Poste Italiane è stata condannata dal Tribunale di Parma a restituire, seppure in minima parte, gli interessi che erano stati promessi (ma non erogati) ad alcuni possessori dei buoni fruttiferi postali. Ecco i dettagli relativi all’ennesimo caso di applicazione del Decreto Ministeriale del 13 giugno 1986.

Poste Italiane condannata al risarcimento di interessi di bfp emessi nel 1985

A seguito dell’applicazione del Decreto Ministeriale del 13 giugno 1986, gli interessi dovuti ai possessori di un buono fruttifero postale sono stati ridotti.

Proprio per questo due possessori di un buono di lire 5.000.000 della Serie P/O numero 000076 emesso il 24 maggio 1985 si sono rivolti ai legali di Konsumer. Questo perché in quanto gli interessi che erano stati loro promessi non sono stati pagati al momento della riscossione del titolo.

Nel dettaglio si evince che sul retro del buono c’era scritto che dopo 20 anni il capitale dello stesso sarebbe dovuto essere di lire 66.652.215 mentre dal ventesimo al trentesimo anno a tale cifra si sarebbe dovuta aggiungere quella di 1.777.400 lire per ogni bimestre successivo.
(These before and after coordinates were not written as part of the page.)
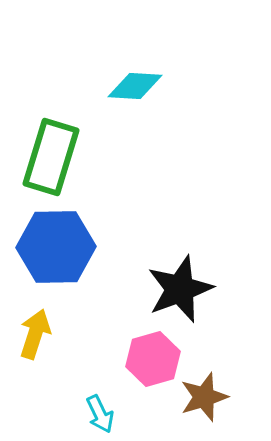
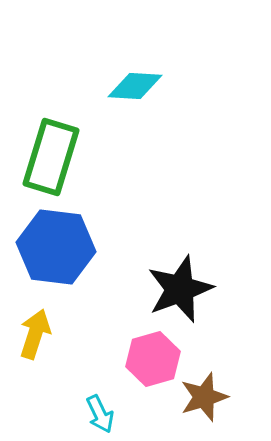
blue hexagon: rotated 8 degrees clockwise
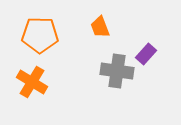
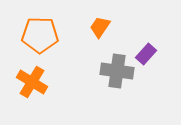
orange trapezoid: rotated 55 degrees clockwise
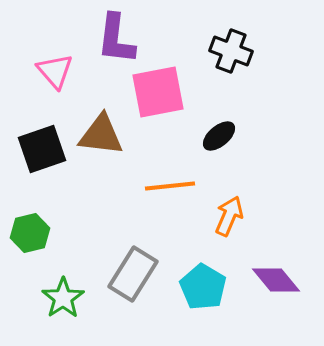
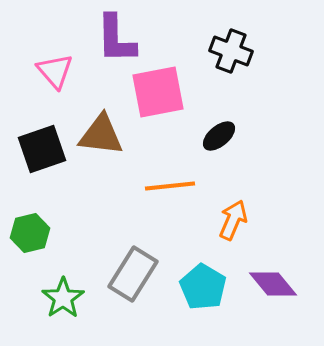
purple L-shape: rotated 8 degrees counterclockwise
orange arrow: moved 4 px right, 4 px down
purple diamond: moved 3 px left, 4 px down
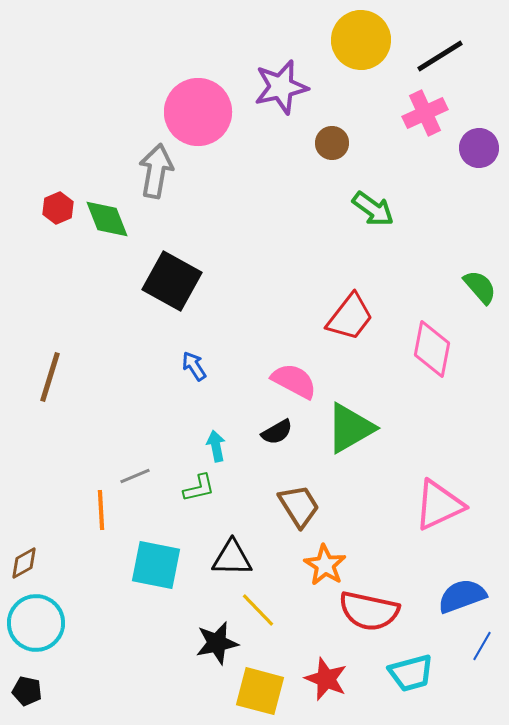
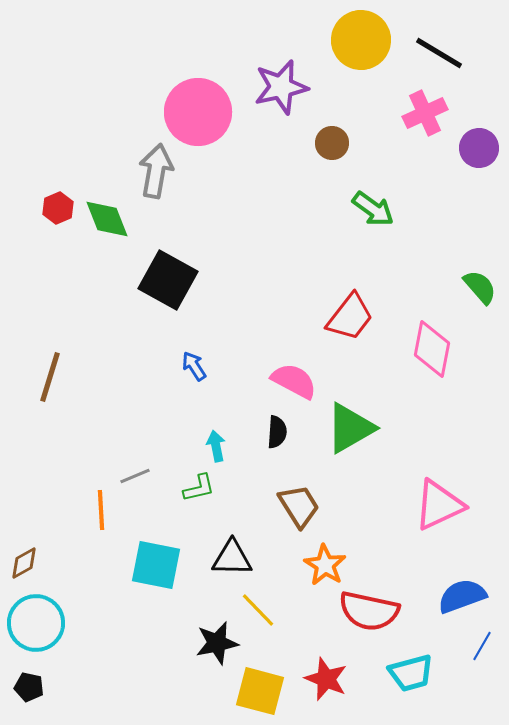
black line: moved 1 px left, 3 px up; rotated 63 degrees clockwise
black square: moved 4 px left, 1 px up
black semicircle: rotated 56 degrees counterclockwise
black pentagon: moved 2 px right, 4 px up
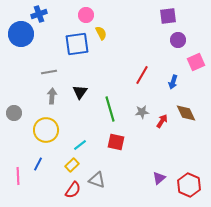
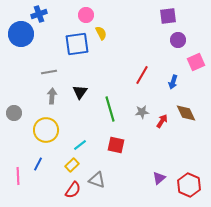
red square: moved 3 px down
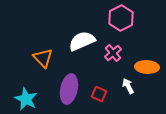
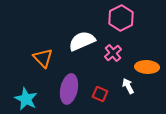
red square: moved 1 px right
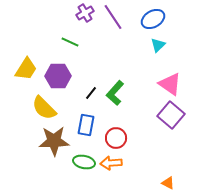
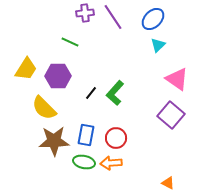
purple cross: rotated 24 degrees clockwise
blue ellipse: rotated 15 degrees counterclockwise
pink triangle: moved 7 px right, 5 px up
blue rectangle: moved 10 px down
La riscossione di tale buono, però, non è avvenuta dopo trent’anni bensì dopo ventotto per cui i bimestri totali sono stati 56. Al capitale raggiunto, quindi, di lire 66.652.215 andavano quindi aggiunti 99.534.400 lire per un totale di 166.186.915 lire. Tradotta in euro tale cifra è pari a 85.929, 37. I risparmiatori, però, sono riusciti ad ottenere soltanto 37.062,37 euro e quindi nemmeno la metà. I due possessori, quindi, si sono rivolti come già spiegato, all’Associazione Konsumer che è riuscita a far ottenere loro un risarcimento seppur minimo.

Il risarcimento di Poste Italiane

Grazie all’Associazione Konsumer, i due possessori del buono fruttifero postale del 24 maggio 2985 sono riusciti ad ottenere un piccolo risarcimento. L’importo, come detto, è minimo ed è di 2.724,39 euro ma il Tribunale di Parma ha dato loro ragione. Proprio per questo l’Associazione Konsumer invita tutti coloro che abbiano il medesimo problema a chiedere che vengano erogati gli interessi maturati alla data in cui nel bfp era previsto il decorso degli interessi fino al giorno del 1° gennaio 1987. Sarà però necessario avere una copia del proprio buono fruttifero postale.